— В феврале у нас произошла революция буржуазная, хотя совершили ее питерские рабочие. Поэтому никаких социальных изменений она не внесла. Царизм свергли — это точно, но весь уклад жизни остался старый. Ни один наболевший вопрос не разрешен: по-прежнему солдаты гниют в окопах, а рабочие выматывают из себя жилы на заводах по десяти и двенадцати часов в сутки. По-прежнему у крестьян безземелье, а помещики, монастыри и церковники владеют миллионами десятин лучших земель. Где же тут справедливость? Где же тут социальные преобразования? Нет, если мы не хотим совсем угробить революцию, надо всю власть передать трудящимся. И не формально, а на деле, как писал об этом Ульянов-Ленин. Тогда Советы выполнят свой долг и проведут в жизнь социальные мероприятия, нужные народу.
— Вы полагаете, народ состоит только из солдат, крестьян и рабочих? — крикнул известный всему городу пайщик «Орлеса», гласный городской думы Кондрашов, отец красавицы Софьи.
И цирк забушевал:
— Большевики всех остальных выселят на Камчатку или Сахалин!
— Власть Советам, а Советами будет управлять Ленин!
— Пороху не нюхали и требуют мира!
— Мы воевали, а дань с Германии — нашим союзникам!
— Кайзер послал Ленина разваливать русский фронт!
— Не зря стараются! Немецкие денежки получили!
— Три года воевали, а теперь вместо победы — шиш!
Эти выкрики шли уже из рядов, занятых рабочими.
Только солдатская масса безмолвствовала. Коростелев стоял, неестественно выпрямясь, сжав кулаки.
«Вот она — мелкобуржуазная стихия! А рабочие поддались на удочку и тоже глушат нас ревом. Вон Ефим Наследов опять бузотерит — смеется.
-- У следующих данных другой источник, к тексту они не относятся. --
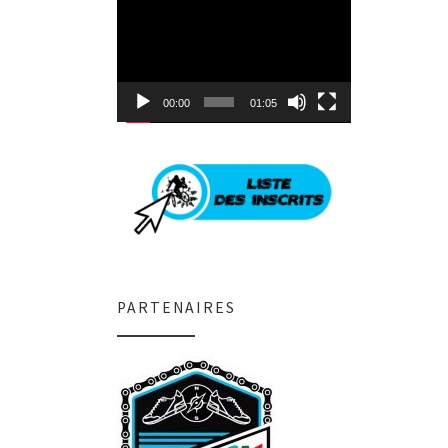
Lecteur
vidéo
00:00
01:05
PARTENAIRES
Обидно, стыдно за своих железнодорожников…»
Прежде чем уступить место на трибуне Барановскому, которого встретили бурей оваций, Александр Коростелев подобрал листы своего ненужного теперь конспекта. «Возьму еще раз слово после Барановского и разнесу его, пусть они потом кричат сколько угодно».
Александр повернулся к столу президиума и увидел… Цвиллинга. Тот сидел рядом с Кичигиным, внимательно разглядывая аудиторию, словно выставленную напоказ. Бинты, что опутывали его голову и шею, сейчас выглядели совсем иначе, чем на больничной койке: он походил на выздоравливающего фронтовика. Только ярко рдели щеки и нос, но и это при такой внушительной повязке было естественно.
— Почему ты удрал из больницы? Разве можно?
— Раз удрал — значит, можно. Вам ведь тут нелегко.
— Нелегко — точно!
Барановский тем временем разошелся, доказывая, что наболевшие вопросы, на которые указывал Коростелев, разрешит только Всероссийское учредительное собрание, а не Совет, и что разговоры о мире теперь, когда победа так близка, — предательство.
— Нельзя допустить, чтобы слава ее и законная добыча (он так и сказал для ясности: не контрибуция, а «добыча»), за которые уже пролито море русской крови и перенесены столь ужасные лишения, достались лишь нашим союзникам. Они в этом случае семимильными шагами пойдут к прогрессу, а Россия, принесшая в жертву десятки миллионов людей, будет отброшена вспять и станет, как во времена татарского ига, отсталой, нищей страной. Ведь большевики хотят вместо сияния победы добиться для нашей родины мира на самых кабальных условиях.
Аплодировали Барановскому шумно и долго. Только когда на трибуне появился Цвиллинг, наступила тишина. Потом в первых рядах возникло какое-то оживленное шушуканье, завертелись дамы, улыбаясь и прикрываясь веерами, и не успел Цвиллинг произнести слова, как некто в сером фланелевом костюме громко и нагло спросил:
— Правда ли, что вы, евреи, едите христианских мальчиков?
Цирк замер. Лицо Цвиллинга побледнело. Чего только не плели против него провокаторы: и продажная он душа, и судился за кражи и грабежи, и кто-то по его приказу украл мальчика. Но мысли об этом проскочили в голове Цвиллинга мгновенно — медлить с ответом было нельзя, и он сказал серьезно:
— Да. Безусловно, правда. Я за каждым завтраком съедаю по мальчику.
Напряженная тишина взорвалась хохотом, будто очищающий ураган пронесся под грандиозным куполом.
— Как видите, клевета — первое оружие наших противников, — сказал Цвиллинг, когда все утихомирились. — Говорят, что мы государственные изменники, бандиты, а если большевик — еврей, то обязательно людоед, хотя моим единоверцам — евреям-меньшевикам и евреям-эсерам обвинения в такой кровожадности никто не предъявляет. Почему? Да потому, что они сами и придумали эти обвинения.